## Text shown

──────────────────────────────

Update dataframe rows trough loop

Simon de Fauconval :

I have a dataframe and I want to create some new columns that contain the growth of the original columns.

First, I append the new columns to the dataframe, filling them with NaN values.

Then, for every row I check if the previous row corresponds to the previous year, and if it does I want to fill the new column with the growth of the variable. Otherwise I just leave the NaN value.

Here is my code:

for index, row in df.iterrows():
   if df.loc[index,'year'] == df.loc[index - 1, 'year'] + 1 and df.loc[index,'name'] == df.loc[index - 1, 'name']:
       df.loc[index,k:] = (df.loc[index,1:k-1]/df.loc[index-1,1:k-1]) - 1

Where k is the column index of the first new "growth" column that I created.

──────────────────────────────

## Prompt 1
In the dataframe loop post, what values fill the new columns when they are first appended?
## Prompt 2
Continue the post about updating dataframe rows in a loop, starting after its last sentence.
The material after this text is not needed.

## Given information
──────────────────────────────

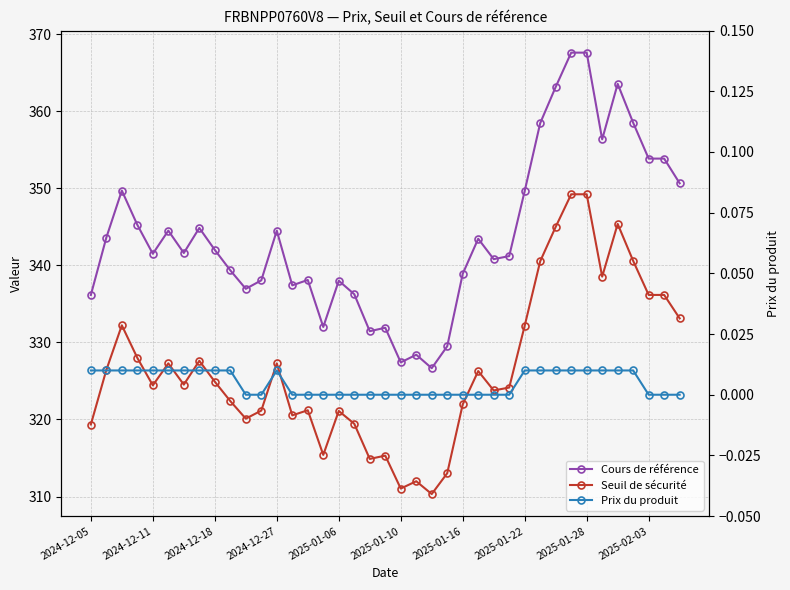

Between 23 and 16, which is larger?

16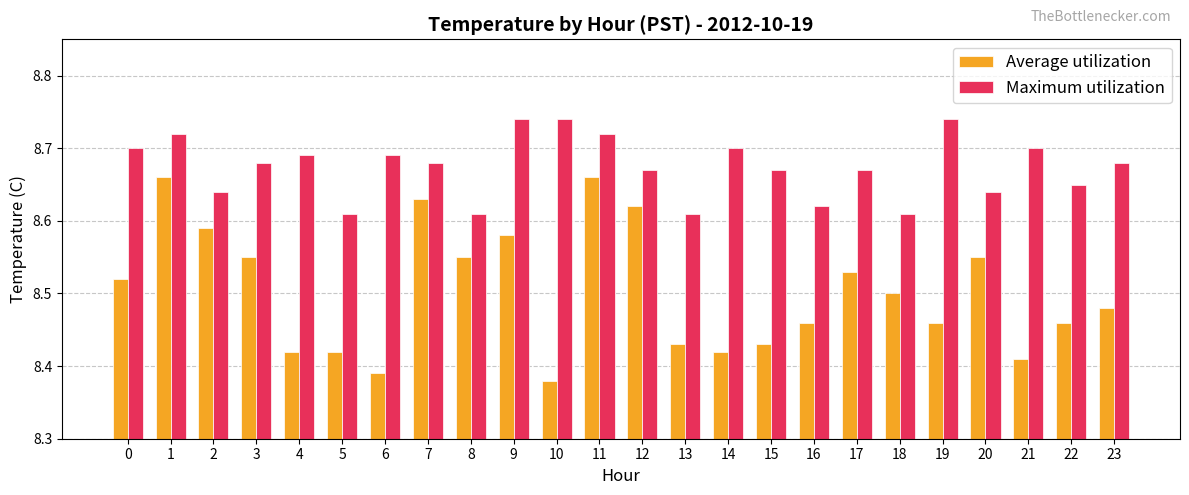

Between 6 and 10, which series saw the biggest shift?

Maximum utilization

──────────────────────────────

## Reply 1
They are filled with NaN values.

## Reply 2
The problem with this code is that it leaves the new columns with NaN values, without making any change. Did I do anything wrong?

Thanks

Bishwarup Bhattacharjee :
df.sort_values('year', inplace = True)
growth_cols = [<your-growth-cols>]
new_cols = [x + "_growth" for x in growth_cols]
growth_df = df[growth_cols] / df[growth_cols].shift(1)
growth_df.rename(columns = dict(zip(growth_cols, new_cols)), inplace = True)
df = pd.concat([df, growth_df], axis =1)
df['gap'] = df.year.diff()
for col in new_cols:
    df[col] = df[col] * df['gap']
    df[col].replace(0, np.nan, inplace = True)
df.drop('gap', axis = 1, inplace = True)

EDIT (based on updated question):

You would need to change the line

df['gap'] = df.year.diff()

to:

df['gap'] = df.groupby('name').diff()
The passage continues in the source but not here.